The squeeze lands hardest on the shadow fleet that has carried discounted Iranian crude to Asian buyers. Those vessels are now boxed in: they cannot load and clear, and the Hormuz exit remains closed to most flags. Expect laden tankers to accumulate at anchor off Kharg and Bandar Abbas with nowhere to discharge and no insured route out.
Gulf-wide, the through-traffic that was already minimal stays minimal. Pre-crisis Hormuz moved ~20M bbl/day across ~138 transits. Open transits have been near zero for weeks.
Cost Picture
| Metric | Pre-crisis | April 13 |
|---|---|---|
| Brent | ~$70-75/bbl | ~$99.36/bbl (+~4%) |
| WTI | ~$66-70/bbl | ~$99.08/bbl (+~2%) |
| Hormuz transits/day | ~138 | near zero |
| VLCC war-risk premium | nominal | prohibitive / uninsurable into blockade zone |
Crude snapped higher on the headline. The two-week ceasefire that began April 7-8 had pulled WTI down hard off its ~$113-115 peak; the failed talks plus a fresh blockade reversed that, with Brent and WTI both settling back near $99. The move is a risk-premium repricing, not a supply event yet.

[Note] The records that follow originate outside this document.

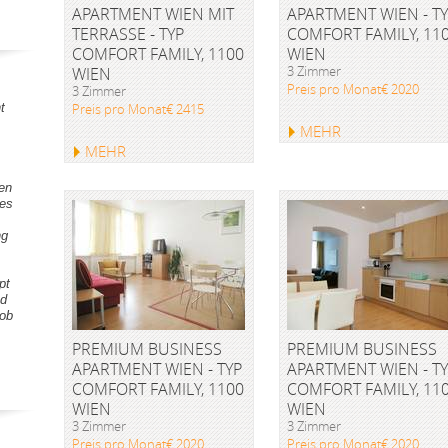
APARTMENT WIEN MIT
APARTMENT WIEN - T
TERRASSE - TYP
COMFORT FAMILY, 11
COMFORT FAMILY, 1100
WIEN
3 Zimmer
WIEN
Preis pro Monat€ 2020
3 Zimmer
t
Preis pro Monat€ 2415
MEHR
MEHR
gen
tes
ng
pt
nd
Lob
PREMIUM BUSINESS
PREMIUM BUSINESS
APARTMENT WIEN - TYP
APARTMENT WIEN - T
COMFORT FAMILY, 1100
COMFORT FAMILY, 11
WIEN
WIEN
3 Zimmer
3 Zimmer
Preis pro Monat€ 2020
Preis pro Monat€ 2020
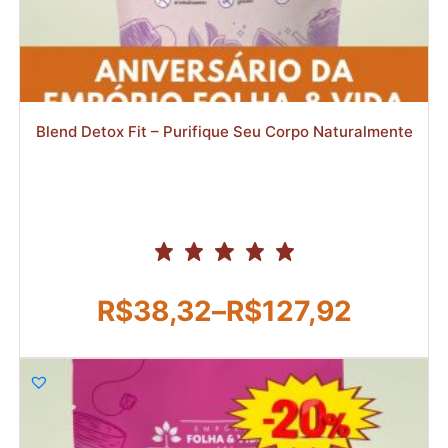
R$
R$
Blend Detox Fit – Purifique Seu Corpo Naturalmente
R$
38,32
–
R$
127,92
Faixa
de
preço:
R$38,32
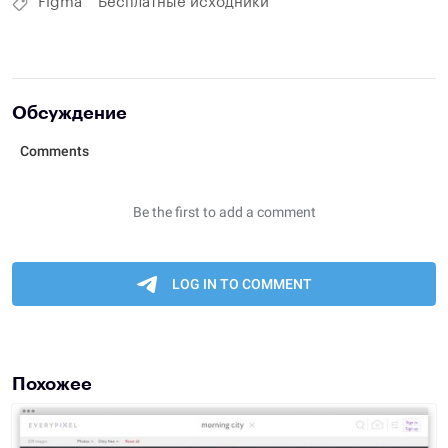
Figma
Бесплатные исходники
Обсуждение
Похожее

The barrels Washington is now blocking were largely already removed from the legal market by sanctions. What changed is the path back: a negotiated reopening just got further away, and the market is pricing a longer closure.
Alternatives
For Iranian crude there is no maritime alternative while the cordon holds. Pipeline egress is marginal; the Goreh-Jask line was built to bypass Hormuz, not a US Navy blockade, and its throughput is a fraction of Kharg’s. For everyone else, the established workarounds carry on: Saudi East-West to Yanbu, the UAE Fujairah line to the Gulf of Oman, both feeding Red Sea and Indian Ocean loadings that still face Bab el-Mandeb risk on the far side.
Bottom Line
If you own or charter tonnage with any Iranian nexus, that trade is closed for the duration. Do not expect cover. For Gulf trades generally, CENTCOM’s carve-out keeps the legal door open, but war-risk pricing and the closed strait keep volumes on the floor. The diplomatic offramp that markets were leaning on through the truce just shut. Plan for a sealed Gulf, not a reopening.